▶ **AIM OF THE EXERCISE**
Scan the records for the string "رسید"; copy each line where it occurs.

(Dataset entries)
==============================

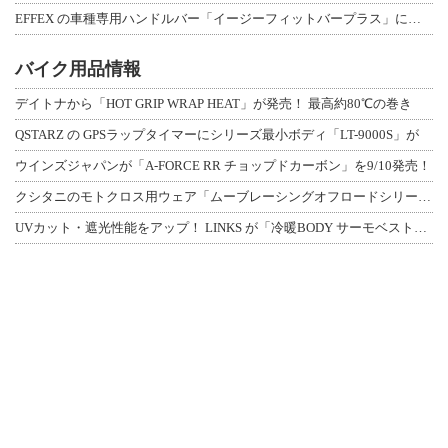
EFFEX の車種専用ハンドルバー「イージーフィットバープラス」に、MT-09／
バイク用品情報
デイトナから「HOT GRIP WRAP HEAT」が発売！ 最高約80℃の巻き
QSTARZ の GPSラップタイマーにシリーズ最小ボディ「LT-9000S」が
ウインズジャパンが「A-FORCE RR チョップドカーボン」を9/10発売！
クシタニのモトクロス用ウェア「ムーブレーシングオフロードシリーズ」3アイテムが登
UVカット・遮光性能をアップ！ LINKS が「冷暖BODY サーモベスト」改良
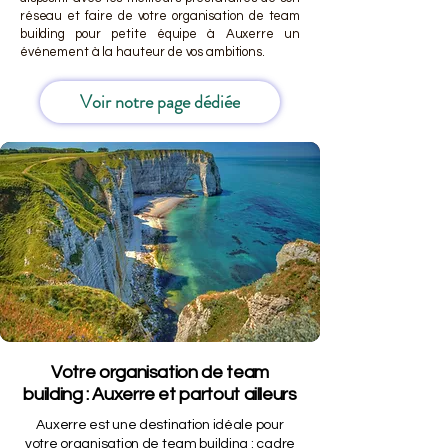
réseau et faire de votre organisation de team
building pour petite équipe à Auxerre un
événement à la hauteur de vos ambitions.
Voir notre page dédiée
Votre organisation de team
building : Auxerre et partout ailleurs
Auxerre est une destination idéale pour
votre organisation de team building : cadre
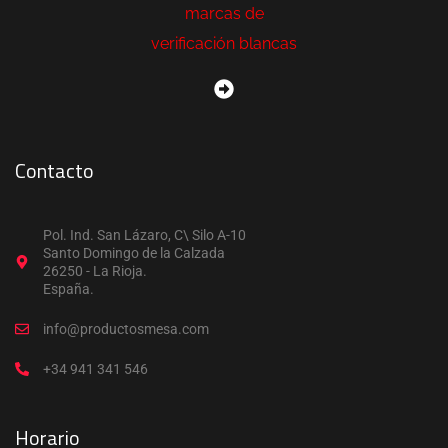
Contacto
Pol. Ind. San Lázaro, C\ Silo A-10
Santo Domingo de la Calzada
26250 - La Rioja.
España.
info@productosmesa.com
+34 941 341 546
Horario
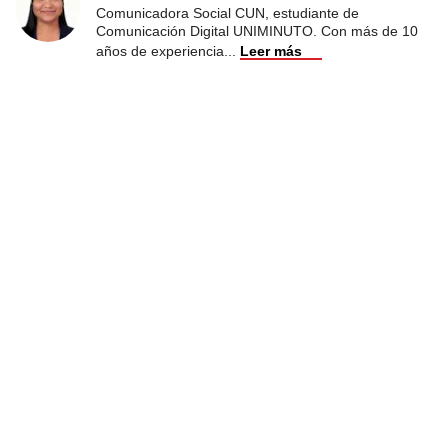
Comunicadora Social CUN, estudiante de
Comunicación Digital UNIMINUTO. Con más de 10
años de experiencia
...
Leer más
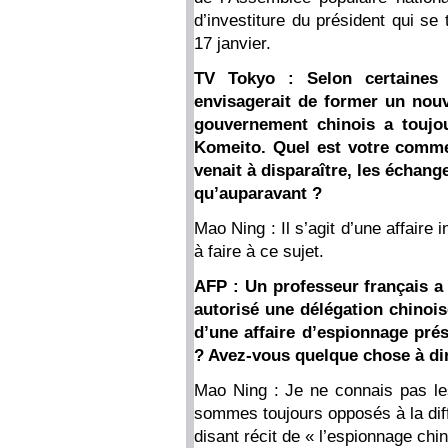
d’investiture du président qui se
17 janvier.
TV Tokyo : Selon certaines 
envisagerait de former un nouv
gouvernement chinois a toujou
Komeito. Quel est votre comme
venait à disparaître, les échan
qu’auparavant ?
Mao Ning : Il s’agit d’une affaire
à faire à ce sujet.
AFP : Un professeur français a 
autorisé une délégation chinoise 
d’une affaire d’espionnage pré
? Avez-vous quelque chose à dir
Mao Ning : Je ne connais pas les
sommes toujours opposés à la diff
disant récit de « l’espionnage chin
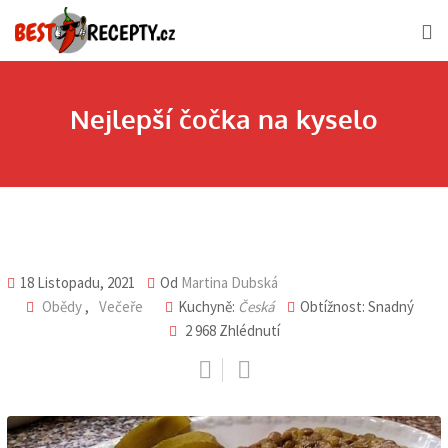
Skip
to
content
Nejlepší čočka na kyselo
18 Listopadu, 2021
Od
Martina Dubská
Obědy
,
Večeře
Kuchyně:
Česká
Obtížnost: Snadný
2 968
Zhlédnutí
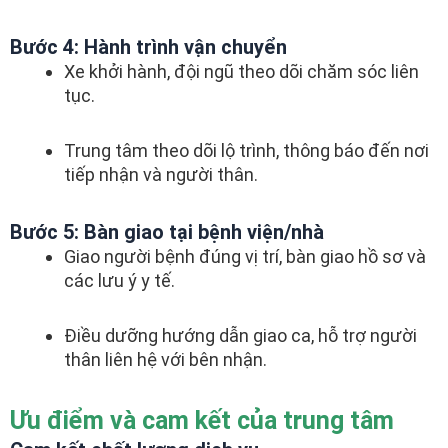
Bước 4: Hành trình vận chuyển
Xe khởi hành, đội ngũ theo dõi chăm sóc liên
tục.
Trung tâm theo dõi lộ trình, thông báo đến nơi
tiếp nhận và người thân.
Bước 5: Bàn giao tại bệnh viện/nhà
Giao người bệnh đúng vị trí, bàn giao hồ sơ và
các lưu ý y tế.
Điều dưỡng hướng dẫn giao ca, hỗ trợ người
thân liên hệ với bên nhận.
Ưu điểm và cam kết của trung tâm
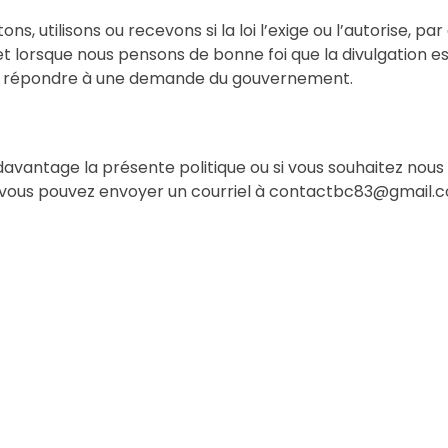
ns, utilisons ou recevons si la loi l’exige ou l’autorise, 
et lorsque nous pensons de bonne foi que la divulgation e
e ou répondre à une demande du gouvernement.
vantage la présente politique ou si vous souhaitez nous
es, vous pouvez envoyer un courriel à contactbc83@gmail.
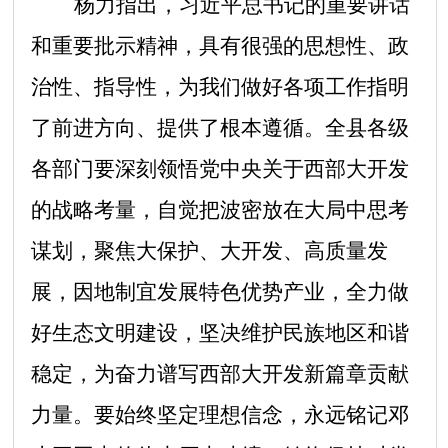
杨力指出，习近平总书记的重要讲话
和重要批示
精神，具有很强的思想性、政
治性、指导性，为我们做好各项工作指明
了前进方向、提供了根本遵循。全县各级
各部门要深刻领悟党中央关于西部大开发
的战略考量，自觉把波密放在大局中思考
谋划，聚焦大保护、大开发、高质量发
展，因地制宜发展特色优势产业，全力做
好生态文明建设，坚决维护民族地区和谐
稳定，为奋力谱写西部大开发新篇章贡献
力量。要始终坚定理想信念，永远铭记邓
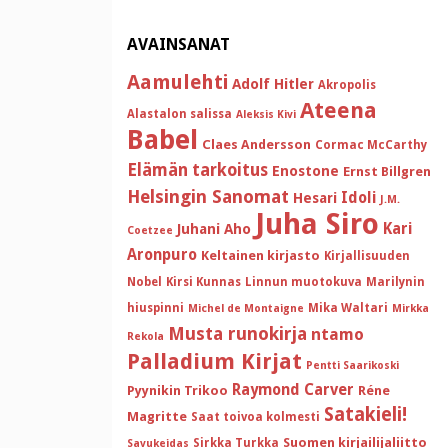
AVAINSANAT
Aamulehti
Adolf Hitler
Akropolis
Ateena
Alastalon salissa
Aleksis Kivi
Babel
Claes Andersson
Cormac McCarthy
Elämän tarkoitus
Enostone
Ernst Billgren
Helsingin Sanomat
Idoli
Hesari
J.M.
Juha Siro
Kari
Juhani Aho
Coetzee
Aronpuro
Keltainen kirjasto
Kirjallisuuden
Nobel
Kirsi Kunnas
Linnun muotokuva
Marilynin
hiuspinni
Mika Waltari
Michel de Montaigne
Mirkka
Musta runokirja
ntamo
Rekola
Palladium Kirjat
Pentti Saarikoski
Raymond Carver
Pyynikin Trikoo
Réne
Satakieli!
Magritte
Saat toivoa kolmesti
Suomen kirjailijaliitto
Sirkka Turkka
Savukeidas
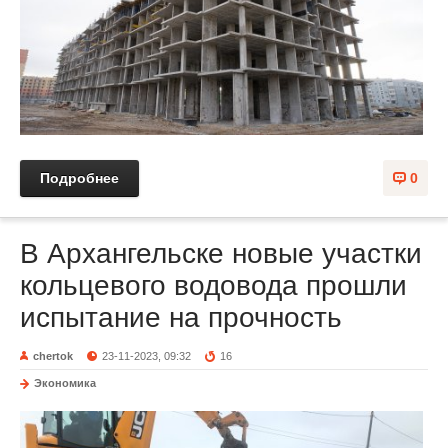
Подробнее
0
В Архангельске новые участки
кольцевого водовода прошли
испытание на прочность
chertok
23-11-2023, 09:32
16
Экономика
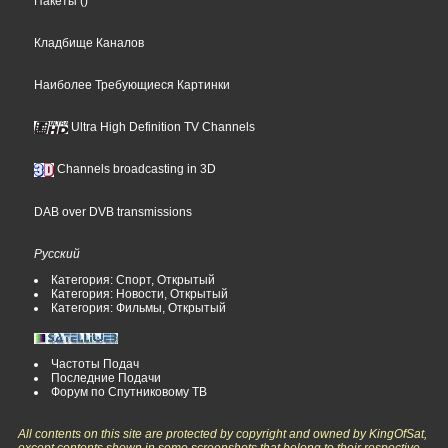
Пакеты
()
Кладбище Каналов
Наиболее Требующиеся Картинки
Ultra High Definition TV Channels
Channels broadcasting in 3D
DAB over DVB transmissions
Русский
Категория: Спорт, Открытый
Категория: Новости, Открытый
Категория: Фильмы, Открытый
Частоты Подач
Последние Подачи
Форум по Спутниковому ТВ
All contents on this site are protected by copyright and owned by KingOfSat,
except contents shown in some screenshots that belong to their respective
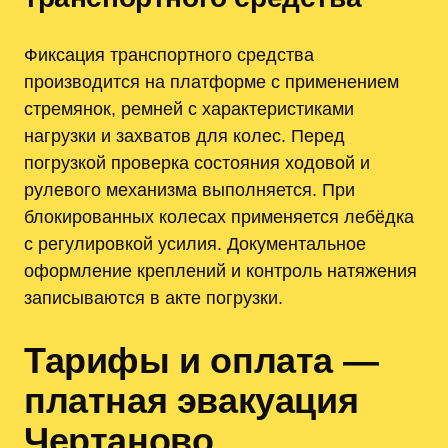
Фиксация транспортного средства
производится на платформе с применением
стремянок, ремней с характеристиками
нагрузки и захватов для колес. Перед
погрузкой проверка состояния ходовой и
рулевого механизма выполняется. При
блокированных колесах применяется лебёдка
с регулировкой усилия. Документальное
оформление креплений и контроль натяжения
записываются в акте погрузки.
Тарифы и оплата —
платная эвакуация
Чертаново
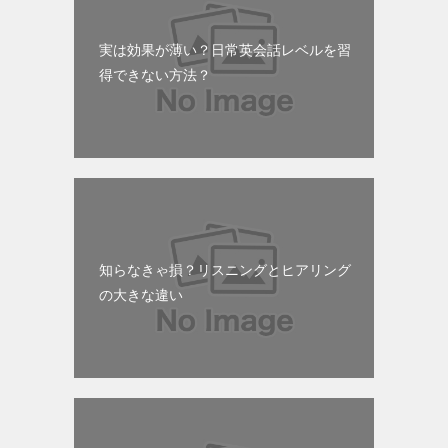
実は効果が薄い？日常英会話レベルを習
得できない方法？
知らなきゃ損？リスニングとヒアリング
の大きな違い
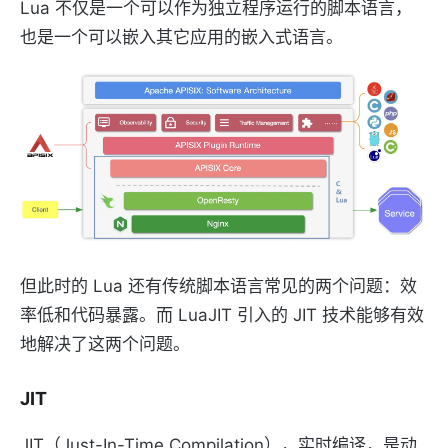
Lua 不仅是一个可以作为独立程序运行的脚本语言，
也是一个可以嵌入其它应用的嵌入式语言。
但此时的 Lua 还有传统脚本语言常见的两个问题：效
率低和代码暴露。而 LuaJIT 引入的 JIT 技术能够有效
地解决了这两个问题。
JIT
JIT（Just-In-Time Compilation），实时编译，是动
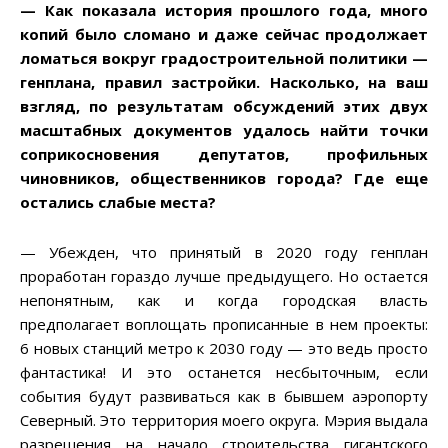
— Как показала история прошлого года, много
копий было сломано и даже сейчас продолжает
ломаться вокруг градостроительной политики —
генплана, правил застройки. Насколько, на ваш
взгляд, по результатам обсуждений этих двух
масштабных документов удалось найти точки
соприкосновения депутатов, профильных
чиновников, общественников города
? Где еще
остались слабые места
?
— Убежден, что принятый в 2020 году генплан
проработан гораздо лучше предыдущего. Но остается
непонятным, как и когда городская власть
предполагает воплощать прописанные в нем проекты:
6 новых станций метро к 2030 году — это ведь просто
фантастика! И это останется несбыточным, если
события будут развиваться как в бывшем аэропорту
Северный. Это территория моего округа. Мэрия выдала
разрешения на начало строительства гигантского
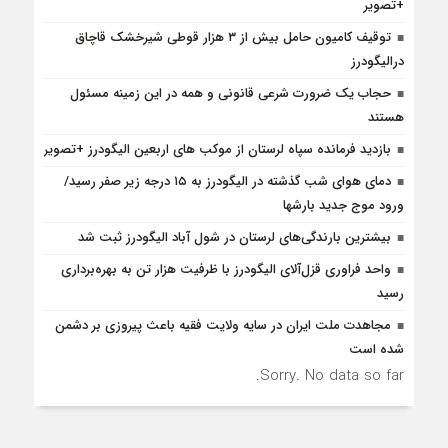
+تصویر
توقیف کامیون حامل بیش از ۳ هزار قوطی شیرخشک قاچاق
درالیگودرز
حجاب یک ضرورت شرعی قانونی و همه در این زمینه مسئول
هستند
بازدید فرمانده سپاه لرستان از موکب های اربعین الیگودرز +تصویر
دمای هوای شب گذشته در الیگودرز به ۱۵ درجه زیر صفر رسید/
ورود موج جدید بارشها
بیشترین بارندگی‌های لرستان در شول آباد الیگودرز ثبت شد
واحد فراوری قزل‌آلای الیگودرز با ظرفیت هزار تن به بهره‌برداری
رسید
مجاهدت ملت ایران در سایه ولایت فقیه باعث پیروزی بر دشمن
شده است
Sorry. No data so far.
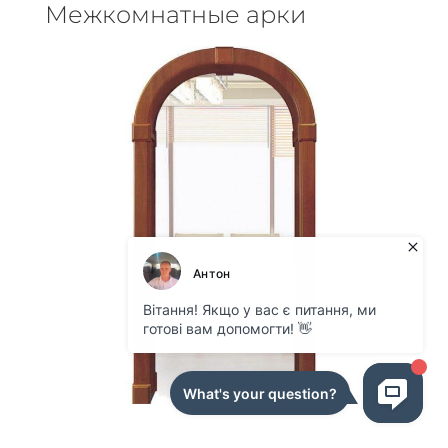
Межкомнатные арки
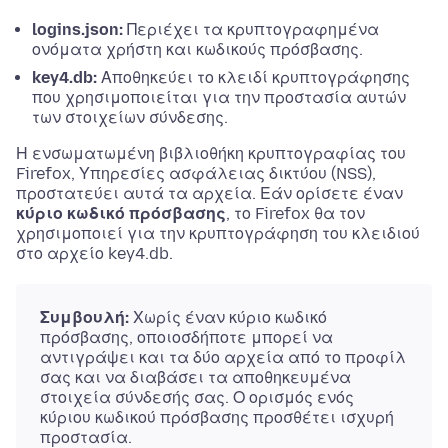
logins.json:
Περιέχει τα κρυπτογραφημένα
ονόματα χρήστη και κωδικούς πρόσβασης.
key4.db:
Αποθηκεύει το κλειδί κρυπτογράφησης
που χρησιμοποιείται για την προστασία αυτών
των στοιχείων σύνδεσης.
Η ενσωματωμένη βιβλιοθήκη κρυπτογραφίας του
Firefox, Υπηρεσίες ασφάλειας δικτύου (NSS),
προστατεύει αυτά τα αρχεία. Εάν ορίσετε έναν
κύριο κωδικό πρόσβασης
, το Firefox θα τον
χρησιμοποιεί για την κρυπτογράφηση του κλειδιού
στο αρχείο key4.db.
Συμβουλή:
Χωρίς έναν κύριο κωδικό
πρόσβασης, οποιοσδήποτε μπορεί να
αντιγράψει και τα δύο αρχεία από το προφίλ
σας και να διαβάσει τα αποθηκευμένα
στοιχεία σύνδεσής σας. Ο ορισμός ενός
κύριου κωδικού πρόσβασης προσθέτει ισχυρή
προστασία.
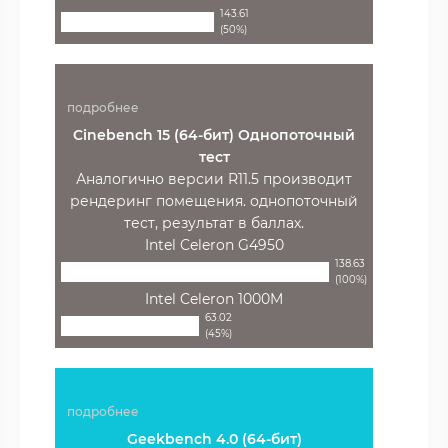
143.61
(50%)
подробнее
Cinebench 15 (64-бит) Однопоточный
тест
Аналогично версии R11.5 производит
рендеринг помещения. однопоточный
тест, результат в баллах.
Intel Celeron G4950
138.63
(100%)
Intel Celeron 1000M
63.02
(45%)
подробнее
Geekbench 4.0 (64-бит)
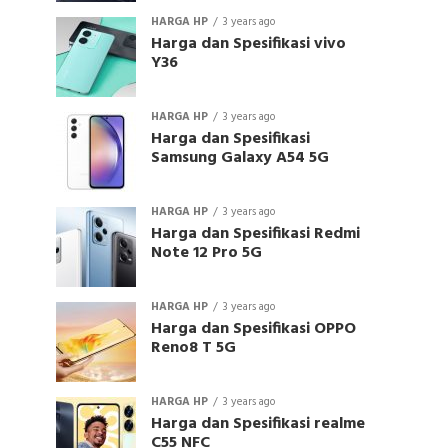
HARGA HP
3 years ago
Harga dan Spesifikasi vivo
Y36
HARGA HP
3 years ago
Harga dan Spesifikasi
Samsung Galaxy A54 5G
HARGA HP
3 years ago
Harga dan Spesifikasi Redmi
Note 12 Pro 5G
HARGA HP
3 years ago
Harga dan Spesifikasi OPPO
Reno8 T 5G
HARGA HP
3 years ago
Harga dan Spesifikasi realme
C55 NFC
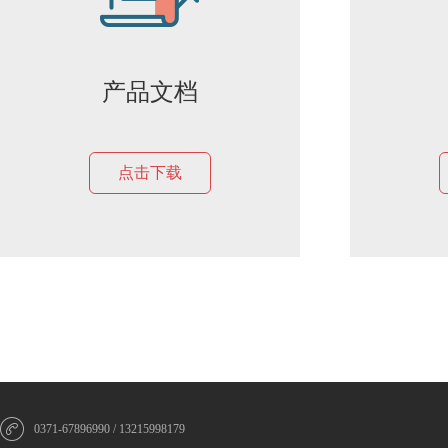
产品文档
点击下载
0371-67896990 / 13215998179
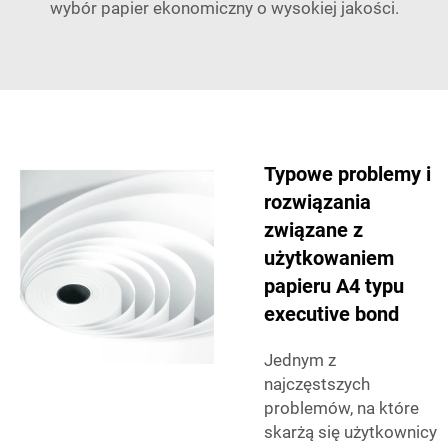
wybór papier ekonomiczny o wysokiej jakości.
Typowe problemy i
rozwiązania
związane z
użytkowaniem
papieru A4 typu
executive bond
Jednym z
najczęstszych
problemów, na które
skarżą się użytkownicy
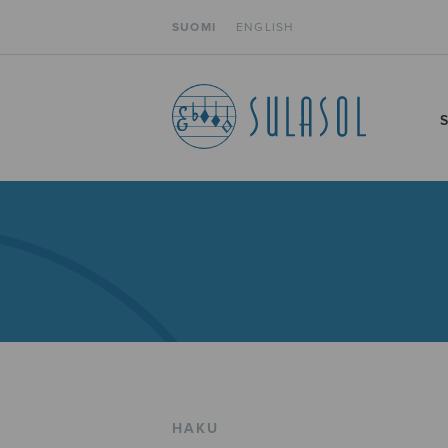
SUOMI
ENGLISH
HAKU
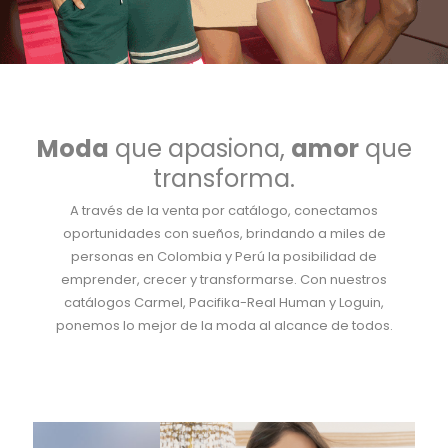
Moda
que apasiona,
amor
que
transforma.
A través de la venta por catálogo, conectamos
oportunidades con sueños, brindando a miles de
personas en Colombia y Perú la posibilidad de
emprender, crecer y transformarse. Con nuestros
catálogos Carmel, Pacifika-Real Human y Loguin,
ponemos lo mejor de la moda al alcance de todos.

==============================

▶ **WRITTEN REPLY**
دمای هوای شب گذشته در الیگودرز به ۱۵ درجه زیر صفر رسید/
رسید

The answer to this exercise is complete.